Sou um espetador atento do Curso de Cultura Geral, da Anabela Mota Ribeiro, e mantenho o seu blog como um dos seguidos aqui no Omnia. Numa das minhas noites semanais de catarse da rotina dos dias, decidi aceitar o desafio dos 10 itens marcantes, na esfera pessoal, da minha relação com a cultura. Com as minhas desculpas à Anabela por me intrometer nestes desafios semanais que tanto aprecio ouvir, e que me fazem renascer num aconchegante e terno sentimento interior de caminhada, perpétua no silêncio da alma...assim, sem nenhuma ordem de importância em particular:
A minha viagem aos Pirinéus. Durante cerca de duas semanas, viver cores que nunca vi tão vivas, imersas na profundidade de um silêncio como nunca vivi, em altitudes a que nunca subi. Conhecendo ainda pessoas e culturas (nomeadamente a basca) de uma forma tão vivida.

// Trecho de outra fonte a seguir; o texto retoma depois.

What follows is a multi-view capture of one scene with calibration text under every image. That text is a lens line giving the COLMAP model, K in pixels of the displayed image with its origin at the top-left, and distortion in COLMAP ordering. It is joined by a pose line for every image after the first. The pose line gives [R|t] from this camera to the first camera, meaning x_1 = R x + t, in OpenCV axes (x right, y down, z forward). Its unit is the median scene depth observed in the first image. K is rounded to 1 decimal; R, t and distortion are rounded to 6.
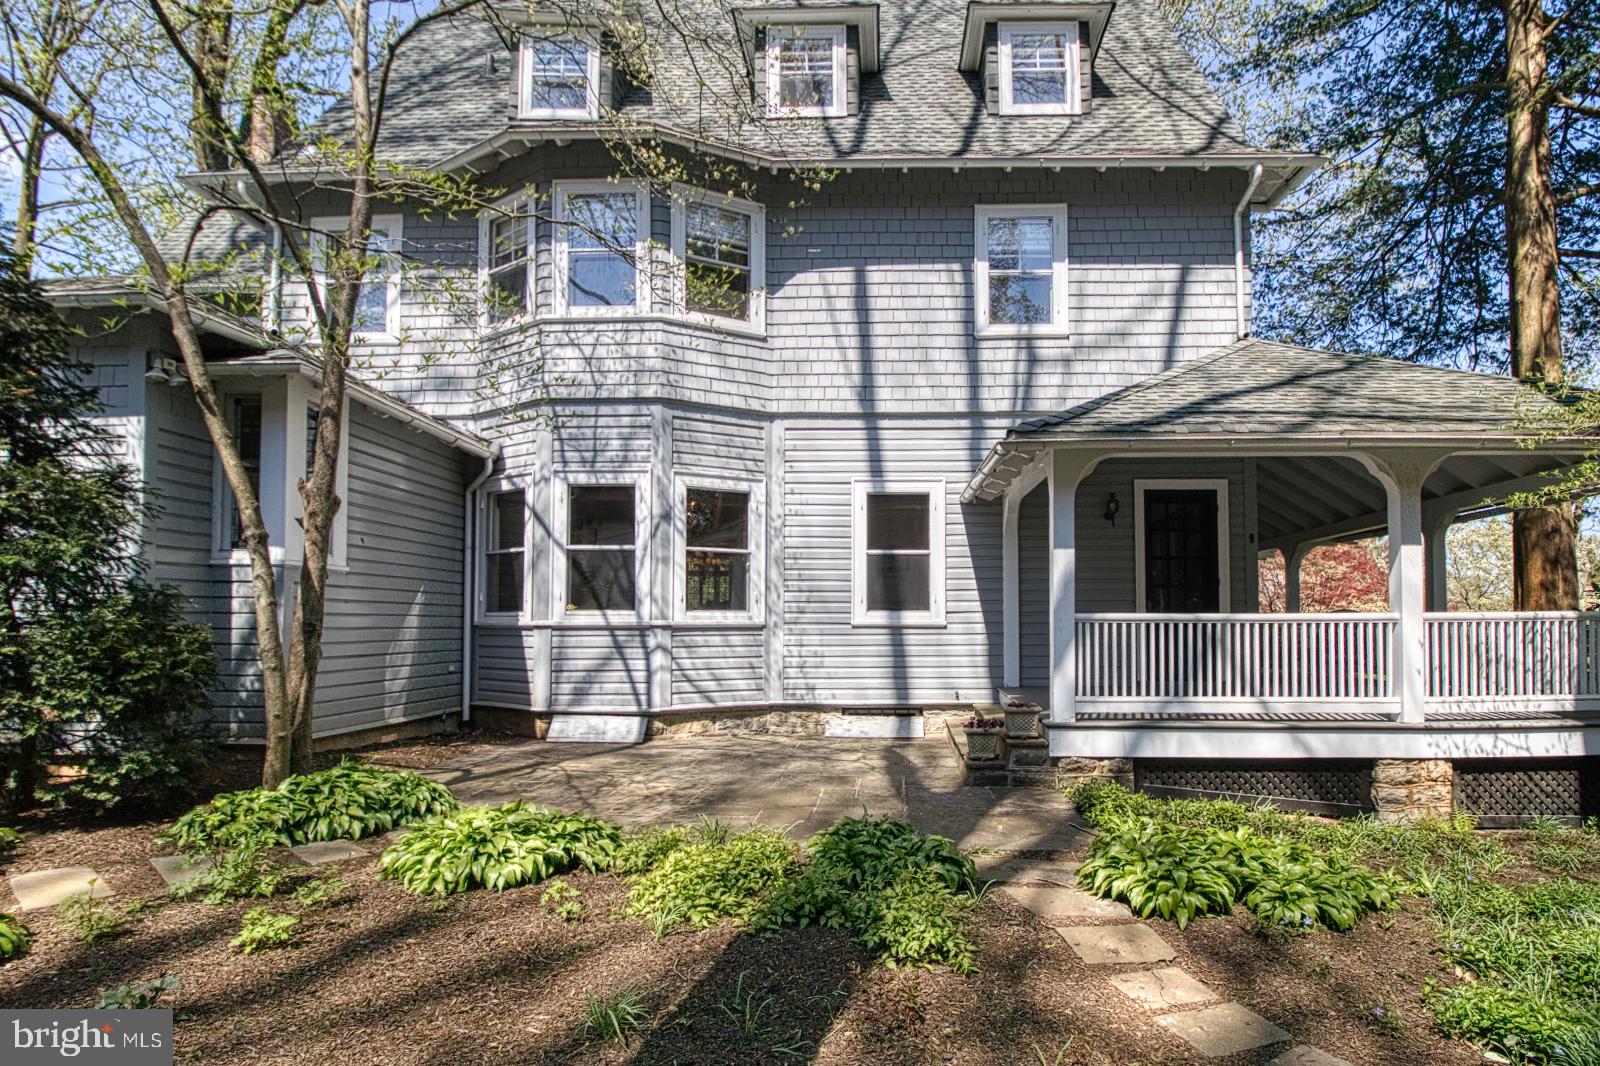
lens RADIAL K [[755.1, 0, 813.7], [0, 755.1, 607.0], [0, 0, 1]] dist [-0.005528, -0.004786]
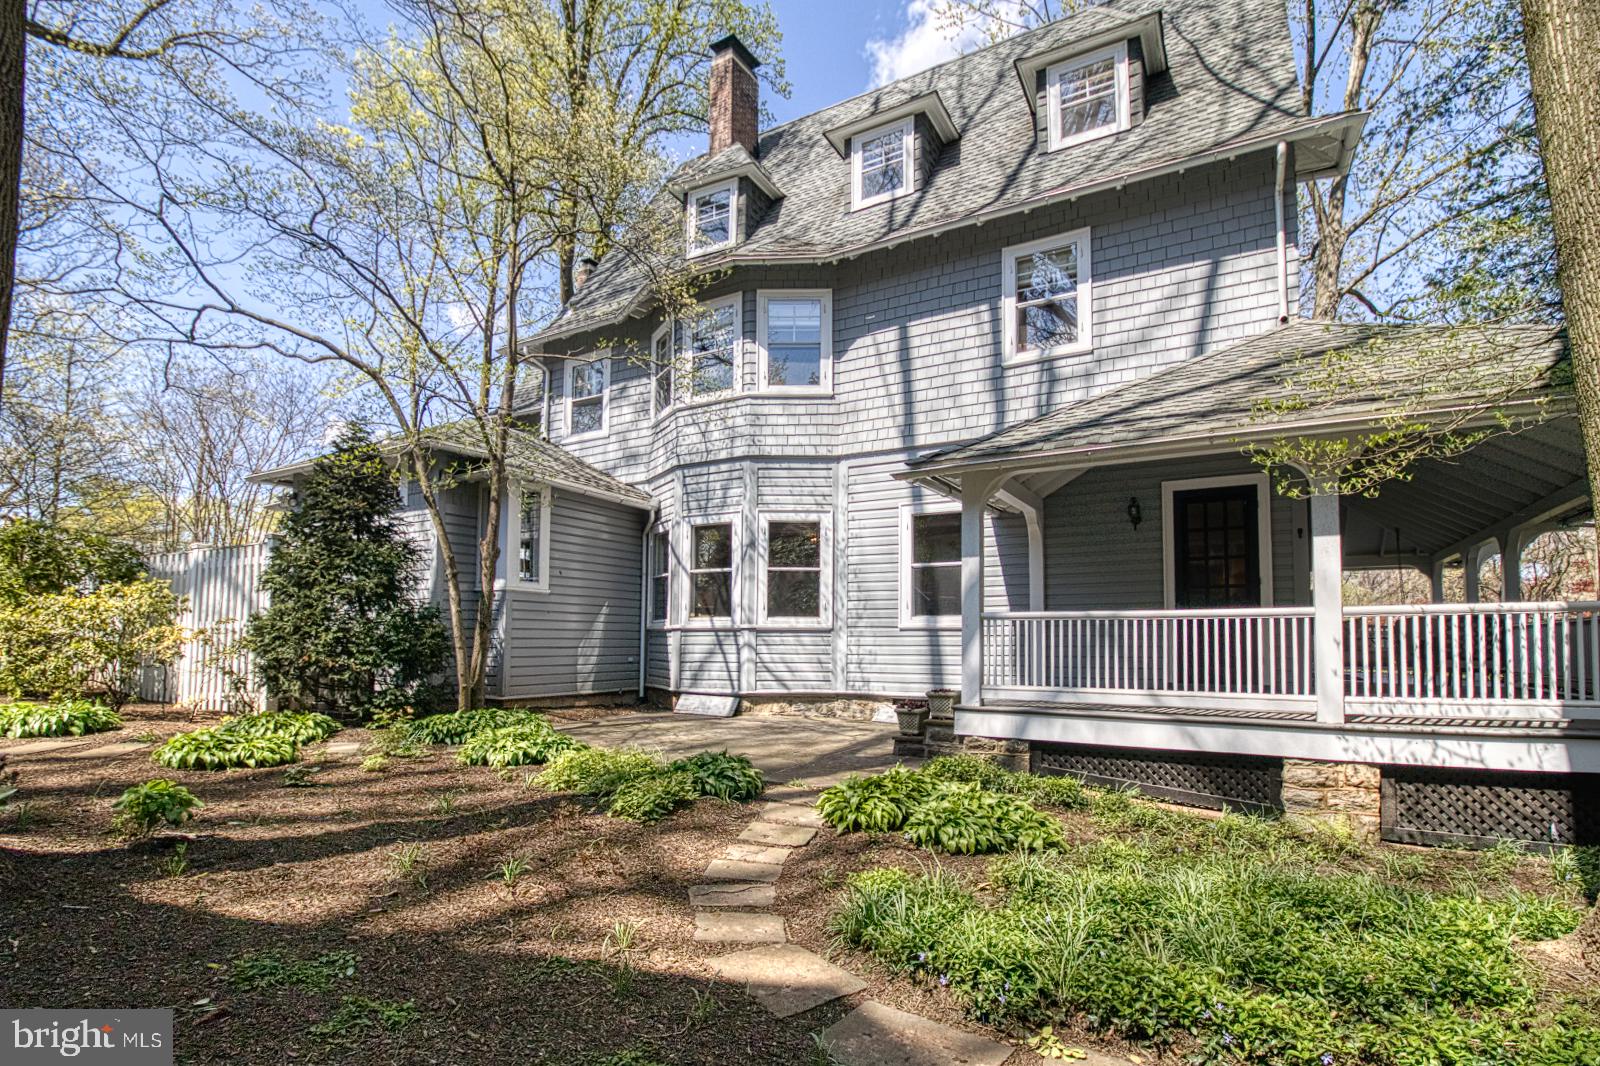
lens RADIAL K [[755.1, 0, 800.6], [0, 755.1, 606.6], [0, 0, 1]] dist [-0.005528, -0.004786]
pose [[0.881922, -0.017350, -0.471075, 0.485163], [0.005697, 0.999642, -0.026153, 0.021190], [0.471360, 0.020381, 0.881705, -0.111340]]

Ler Norwegian Wood, de Haruki Murakami. De vivenciar num livro tantas dinâmicas interiores já sentidas, de sentir, não orgulho, mas paz, e uma profunda gratidão, de já ter vivido algo tão puro, e ao mesmo tempo tão distante.
Ter participado nas manifestações estudantis dos anos 90. Deixei nessa época parte de uma vida não destinada a viver, mas nelas encontrei outra vida de muito mais sentido e ativa. Nenhum ideal tem limites, muito menos os da ilusão moderna de que lutamos por ideais.
Ler A Midsummer Night's Dream, de Shakespeare, e de achar que sim, viver pode ser uma experiência mágica...na morte interior renasce sempre uma luz imemorial, que brilha em nós independentemente do que lhe chamamos. Eu gosto de lhe chamar criança.
Conhecer a história da Astronomia, e conhecer o céu noturno. Desde pequeno que não meço o mundo como a comum das pessoas, nem a alma como a dos incomuns imortais. Algures no meio caminho na magia de um universo que se espelha, e renova em mim, em todos.
As caminhadas na praia...daquelas que duram kilometros e que nos levam muitas vezes a locais que apenas julgamos existir longe...por onde as pegadas se apagam da areia e apenas somos o som do mar que nos desvanece em puro pensamento...meditar é isso...é ser som de mar em areias de silêncio.
Fotografar. Sentir o mundo como a visão de um Eu profundo, que se manifesta no preto e branco da essência de viver.
Vivenciar Nighthawks, de Edward Hopper. Num bar unem-se mundos em pessoas que se encontram...sou cada uma delas, sou apenas quem as procura, sou apenas quem as deixou...
Bach, interpretado por Yo-Yo Ma. No final do dia, do que teve de bom e de mau, de perfídia ou de humildade, do apenas vácuo de interesse, ao interesse intenso e pleno, a suite nº1 é sempre a porta que na noite em mim se abre...não consigo pensar em mais nada, quando nela me dissolvo em essência de nada.
Abraçar, viver, sentir o meu Bonsai, e com ele aprender... partilhar com ele o meu mundo, e ser grato por ele caminhar comigo.